Turning Back the Pages: Celebrating the past, focusing on the future

Celebrating the past, focusing on the future

By Nandita Sardana Kochhar, Editor-in-Chief, Power Line

Suite 104, Lodhi Hotel, New Delhi.

That’s where it all began. A modest suite in the heart of the capital, which was Power Line’s first office, the headquarters where all the action was taking place. The infrastructure was sparse but functional: four computers, one table, two phone lines, one fax machine and a round “conference” table. A princely staff of seven and one photographer, Palleejee, who sadly is not amongst us any more, were busy giving shape to a magazine for the power sector.

No one was really talking about the power sector at the time. No one, certainly, had a whole magazine dedicated to it. But Alok, sensing the pulse of the moment and the information gap, decided to attempt to fill it. The first issue of Power Line rolled off the press in September 1996. Soon, the monthly had carved a niche for itself, and people in the industry were talking about it. Good things mostly.

That was the first magazine from the India Infrastructure Group. More followed and we grew in size and in presence. To­day, we have a stable of six magazines, as well as a dozen annual reports on the sector. From pure print, we are now present on every platform – digital, ezine, social media (although I still confess a bias towards print). We have expanded our footprint to video as well with PowerLineTV. Now, with the Covid pandemic, we have gone further down the virtual path, transforming our conferences to webinars and embracing Zoom, Webex, and their ilk. We have also stepped into new geographies: Southeast Asia, Africa, Europe, USA, Latin America.

In parallel, the power sector has been growing too, transforming and evolving. And I am happy to have had a ringside view of these revolutionary changes.

The big shifts

There was a time, around the turn of the millennium, when our stories talked only about the mess that the sect­or was. There were challenges at every turn: power shortages were the norm; load shedding was de rigueur. Ge­tting a power connection was an uphill task, power theft was rampant, and discom losses were through the roof.

But slowly, change had begun. The Electricity Act, 2003, ar­gu­ably the most important piece of legislation in the sector, was one major turning point. This landmark act attempted the unthinkable – to unbundle the state electricity boards and bring in competition and choice. It sought to tame theft, root out inefficiency and reform distribution.

Capacity also started being added frenetically. There was a shift from subcritical units to supercritical units, and the transmission network moved to higher voltage levels. In 2013, the southern grid was connected, creating a synchronous national grid. Alongside, the electricity markets started to take shape with the setting up of the power exchanges.

Over the years, India’s installed generation capacity has ramped up considerably, more than quadrupling from 84 GW in 1996-97 to 388 GW today. From a power-deficit country, we are now power surplus.  And almost 100 per cent of households have been electrified.

Talking of change, the conversation in the power sector has altered perceptibly. Green has become the new flavour of the day and renewables, the new talking point. From mega and ultra mega power projects, the conversation has moved on to ultra mega solar parks and wind farms. Solar tariffs have plummeted from Rs 17 per unit to a very competitive Rs 2. And the installed renewable capacity has crossed the 100 GW mark. Now, even as the country pursues its green energy commitments and its ambitious target of 450 GW of renewables by 2030, the sector is pivoting towards green hydrogen.

Mean­while, the debate too has shifted. If our earlier stories discussed the need for more coal, recent ones debate the merits of its being phased out. New concepts of prosumers and bidirectional energy flows have come into the parlance.

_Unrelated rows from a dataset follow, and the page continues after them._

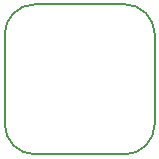
<source format=gko>
G04 #@! TF.FileFunction,Profile,NP*
%FSLAX46Y46*%
G04 Gerber Fmt 4.6, Leading zero omitted, Abs format (unit mm)*
G04 Created by KiCad (PCBNEW 4.0.7) date 04/11/19 21:30:31*
%MOMM*%
%LPD*%
G01*
G04 APERTURE LIST*
%ADD10C,0.100000*%
%ADD11C,0.150000*%
G04 APERTURE END LIST*
D10*
D11*
X151130000Y-113030000D02*
X143510000Y-113030000D01*
X143510000Y-100330000D02*
X151130000Y-100330000D01*
X140970000Y-110490000D02*
X140970000Y-102870000D01*
X153670000Y-102870000D02*
X153670000Y-110490000D01*
X143510000Y-100330000D02*
G75*
G03X140970000Y-102870000I0J-2540000D01*
G01*
X140970000Y-110490000D02*
G75*
G03X143510000Y-113030000I2540000J0D01*
G01*
X151130000Y-113030000D02*
G75*
G03X153670000Y-110490000I0J2540000D01*
G01*
X153670000Y-102870000D02*
G75*
G03X151130000Y-100330000I-2540000J0D01*
G01*
M02*

</source>
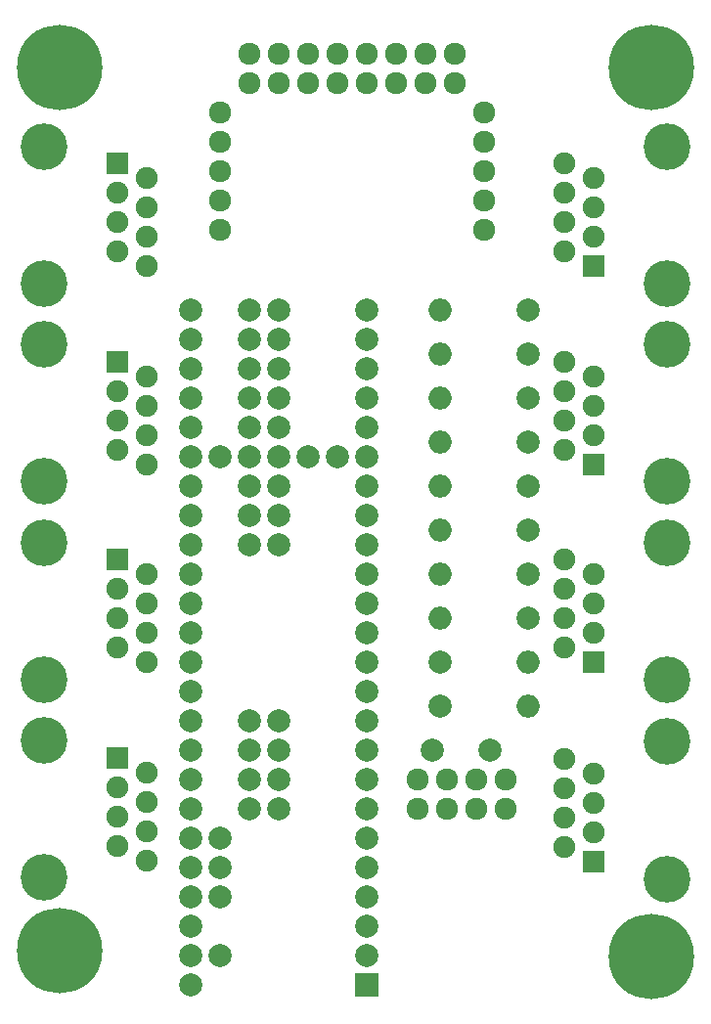
<source format=gbs>
G04 #@! TF.FileFunction,Soldermask,Bot*
%FSLAX46Y46*%
G04 Gerber Fmt 4.6, Leading zero omitted, Abs format (unit mm)*
G04 Created by KiCad (PCBNEW 4.0.6) date Mon May  1 22:33:24 2017*
%MOMM*%
%LPD*%
G01*
G04 APERTURE LIST*
%ADD10C,0.100000*%
%ADD11C,4.050000*%
%ADD12R,1.900000X1.900000*%
%ADD13C,1.900000*%
%ADD14C,7.400000*%
%ADD15C,2.000000*%
%ADD16R,2.000000X2.000000*%
%ADD17O,2.000000X2.000000*%
%ADD18C,1.924000*%
G04 APERTURE END LIST*
D10*
D11*
X181600000Y-118620000D03*
X181600000Y-130490000D03*
D12*
X175250000Y-129000000D03*
D13*
X172710000Y-127730000D03*
X175250000Y-126460000D03*
X172710000Y-125190000D03*
X175250000Y-123920000D03*
X172710000Y-122650000D03*
X175250000Y-121380000D03*
X172710000Y-120110000D03*
D14*
X180250000Y-60250000D03*
X180250000Y-137250000D03*
X129000000Y-60250000D03*
D11*
X127635000Y-78960000D03*
X127635000Y-67090000D03*
D12*
X133985000Y-68580000D03*
D13*
X136525000Y-69850000D03*
X133985000Y-71120000D03*
X136525000Y-72390000D03*
X133985000Y-73660000D03*
X136525000Y-74930000D03*
X133985000Y-76200000D03*
X136525000Y-77470000D03*
D11*
X127635000Y-96105000D03*
X127635000Y-84235000D03*
D12*
X133985000Y-85725000D03*
D13*
X136525000Y-86995000D03*
X133985000Y-88265000D03*
X136525000Y-89535000D03*
X133985000Y-90805000D03*
X136525000Y-92075000D03*
X133985000Y-93345000D03*
X136525000Y-94615000D03*
D11*
X127635000Y-113250000D03*
X127635000Y-101380000D03*
D12*
X133985000Y-102870000D03*
D13*
X136525000Y-104140000D03*
X133985000Y-105410000D03*
X136525000Y-106680000D03*
X133985000Y-107950000D03*
X136525000Y-109220000D03*
X133985000Y-110490000D03*
X136525000Y-111760000D03*
D11*
X127650000Y-130380000D03*
X127650000Y-118510000D03*
D12*
X134000000Y-120000000D03*
D13*
X136540000Y-121270000D03*
X134000000Y-122540000D03*
X136540000Y-123810000D03*
X134000000Y-125080000D03*
X136540000Y-126350000D03*
X134000000Y-127620000D03*
X136540000Y-128890000D03*
D11*
X181610000Y-67090000D03*
X181610000Y-78960000D03*
D12*
X175260000Y-77470000D03*
D13*
X172720000Y-76200000D03*
X175260000Y-74930000D03*
X172720000Y-73660000D03*
X175260000Y-72390000D03*
X172720000Y-71120000D03*
X175260000Y-69850000D03*
X172720000Y-68580000D03*
D11*
X181610000Y-84235000D03*
X181610000Y-96105000D03*
D12*
X175260000Y-94615000D03*
D13*
X172720000Y-93345000D03*
X175260000Y-92075000D03*
X172720000Y-90805000D03*
X175260000Y-89535000D03*
X172720000Y-88265000D03*
X175260000Y-86995000D03*
X172720000Y-85725000D03*
D11*
X181610000Y-101380000D03*
X181610000Y-113250000D03*
D12*
X175260000Y-111760000D03*
D13*
X172720000Y-110490000D03*
X175260000Y-109220000D03*
X172720000Y-107950000D03*
X175260000Y-106680000D03*
X172720000Y-105410000D03*
X175260000Y-104140000D03*
X172720000Y-102870000D03*
D15*
X155575000Y-99060000D03*
X155575000Y-96520000D03*
X155575000Y-93980000D03*
X155575000Y-91440000D03*
X155575000Y-101600000D03*
X155575000Y-104140000D03*
X155575000Y-106680000D03*
X155575000Y-88900000D03*
X155575000Y-86360000D03*
X155575000Y-83820000D03*
X155575000Y-81280000D03*
X153035000Y-93980000D03*
X150495000Y-93980000D03*
X147955000Y-93980000D03*
X145415000Y-93980000D03*
X142875000Y-93980000D03*
X140335000Y-81280000D03*
X140335000Y-83820000D03*
X140335000Y-86360000D03*
X140335000Y-88900000D03*
X140335000Y-91440000D03*
X140335000Y-93980000D03*
X140335000Y-96520000D03*
X140335000Y-99060000D03*
X155575000Y-109220000D03*
X155575000Y-111760000D03*
X155575000Y-114300000D03*
X155575000Y-116840000D03*
X155575000Y-119380000D03*
X155575000Y-121920000D03*
X155575000Y-124460000D03*
X155575000Y-127000000D03*
X155575000Y-129540000D03*
X155575000Y-132080000D03*
X155575000Y-134620000D03*
X155575000Y-137160000D03*
D16*
X155575000Y-139700000D03*
D15*
X140335000Y-101600000D03*
X140335000Y-104140000D03*
X140335000Y-106680000D03*
X140335000Y-109220000D03*
X140335000Y-111760000D03*
X140335000Y-114300000D03*
X140335000Y-116840000D03*
X140335000Y-119380000D03*
X140335000Y-121920000D03*
X140335000Y-124460000D03*
X140335000Y-127000000D03*
X140335000Y-129540000D03*
X140335000Y-132080000D03*
X140335000Y-134620000D03*
X140335000Y-137160000D03*
X140335000Y-139700000D03*
X142875000Y-137160000D03*
X142875000Y-132080000D03*
X142875000Y-129540000D03*
X142875000Y-127000000D03*
X147955000Y-124460000D03*
X147955000Y-121920000D03*
X147955000Y-119380000D03*
X147955000Y-116840000D03*
X147955000Y-101600000D03*
X147955000Y-99060000D03*
X147955000Y-96520000D03*
X147955000Y-91440000D03*
X147955000Y-88900000D03*
X147955000Y-86360000D03*
X147955000Y-83820000D03*
X147955000Y-81280000D03*
X145415000Y-81280000D03*
X145415000Y-83820000D03*
X145415000Y-86360000D03*
X145415000Y-88900000D03*
X145415000Y-91440000D03*
X145415000Y-96520000D03*
X145415000Y-99060000D03*
X145415000Y-101600000D03*
X145415000Y-116840000D03*
X145415000Y-119380000D03*
X145415000Y-121920000D03*
X145415000Y-124460000D03*
X169545000Y-85090000D03*
D17*
X161925000Y-85090000D03*
D15*
X169545000Y-88900000D03*
D17*
X161925000Y-88900000D03*
D15*
X169545000Y-92710000D03*
D17*
X161925000Y-92710000D03*
D15*
X169545000Y-96520000D03*
D17*
X161925000Y-96520000D03*
D15*
X169545000Y-100330000D03*
D17*
X161925000Y-100330000D03*
D15*
X169545000Y-104140000D03*
D17*
X161925000Y-104140000D03*
D15*
X169545000Y-107950000D03*
D17*
X161925000Y-107950000D03*
D18*
X167640000Y-124460000D03*
X167640000Y-121920000D03*
X165100000Y-124460000D03*
X165100000Y-121920000D03*
X162560000Y-124460000D03*
X162560000Y-121920000D03*
X160020000Y-124460000D03*
X160020000Y-121920000D03*
D14*
X129000000Y-136750000D03*
D15*
X169545000Y-81280000D03*
D17*
X161925000Y-81280000D03*
D18*
X142875000Y-64135000D03*
X142875000Y-66675000D03*
X142875000Y-69215000D03*
X142875000Y-71755000D03*
X142875000Y-74295000D03*
X165735000Y-64135000D03*
X165735000Y-66675000D03*
X165735000Y-69215000D03*
X165735000Y-71755000D03*
X165735000Y-74295000D03*
X163195000Y-61595000D03*
X163195000Y-59055000D03*
X160655000Y-61595000D03*
X160655000Y-59055000D03*
X158115000Y-61595000D03*
X158115000Y-59055000D03*
X155575000Y-61595000D03*
X155575000Y-59055000D03*
X153035000Y-61595000D03*
X153035000Y-59055000D03*
X150495000Y-61595000D03*
X150495000Y-59055000D03*
X147955000Y-61595000D03*
X147955000Y-59055000D03*
X145415000Y-61595000D03*
X145415000Y-59055000D03*
D15*
X161925000Y-111760000D03*
D17*
X169545000Y-111760000D03*
D15*
X161925000Y-115570000D03*
D17*
X169545000Y-115570000D03*
D15*
X161290000Y-119380000D03*
X166290000Y-119380000D03*
M02*

</source>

We are also talking EVs, vehicle-to-grid, energy storage systems, flotovol­taics, drones, robotics and automation.

Power Line has captured all these big shifts in the industry and played an instrumental role in highlighting, debating and analysing the issues that matter. We have tracked important trends and featured the people who created them. Reiterating this, Suresh Prabhu, former power minister, noted in a recent in­terview with us, “Power Line has played a pivotal role in shaping public opinion by explaining to people the complexities of the sector and the necessity for reforms.”

Power Line’s story would not be complete without a mention of how it has fought through the pandemic, and survived. Th­rough the rough and tumble of 2020-21, we have continued our coverage of the sector faithfully each month.

Great expectations

The next 25 years promise to be as exciting as the last 25 have been. EVs, smart charging and battery energy sto­rage systems, and Industry 4.0 technologies such as machine learning, artificial intelligence and robotics are all set to change the world as we know it, making systems and processes more agile, intelligent and efficient. I look forward to being a voice of this change.

It’s been a fun few weeks creating this 25th Anniversary special edition – flipping through old Power Line issues, leafing through pages of stories, poring over grainy pictures (which were terribly hard to come by in an era of no Shutterstock, no images off the internet). There’s also, of course, been a tinge of nostalgia as we relived Power Line’s past.

Before I sign off, I’d like to say a very special thank you to all the talented people who have been associated with us and helped make Power Line what it is today – a voice that counts in the power sector.